### Collected data:

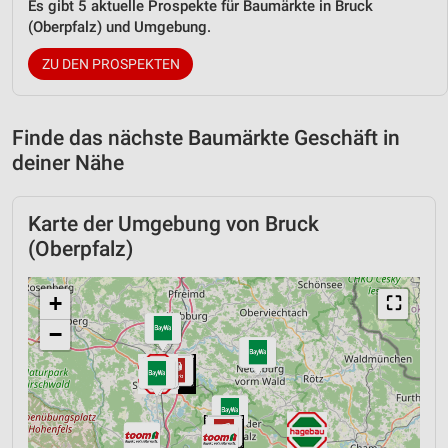
Es gibt 5 aktuelle Prospekte für Baumärkte in Bruck
(Oberpfalz) und Umgebung.
ZU DEN PROSPEKTEN
Finde das nächste Baumärkte Geschäft in
deiner Nähe
Karte der Umgebung von Bruck
(Oberpfalz)
+
⛶
−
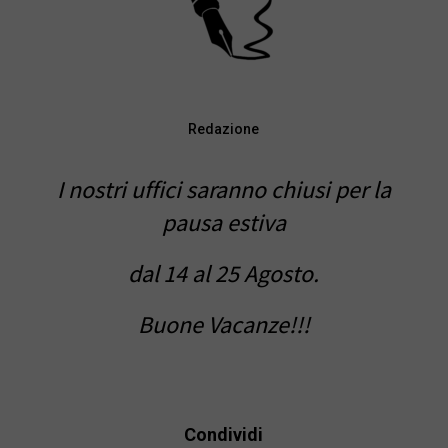
Redazione
I nostri uffici saranno chiusi per la
pausa estiva
dal 14 al 25 Agosto.
Buone Vacanze!!!
Condividi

### ASSIGNMENT:
Copy the text of every row above word for word, leaving out the pictures.

### REPLY:
Es gibt 5 aktuelle Prospekte für Baumärkte in Bruck
(Oberpfalz) und Umgebung.
ZU DEN PROSPEKTEN
Finde das nächste Baumärkte Geschäft in
deiner Nähe
Karte der Umgebung von Bruck
(Oberpfalz)
+
⛶
−
Redazione
I nostri uffici saranno chiusi per la
pausa estiva
dal 14 al 25 Agosto.
Buone Vacanze!!!
Condividi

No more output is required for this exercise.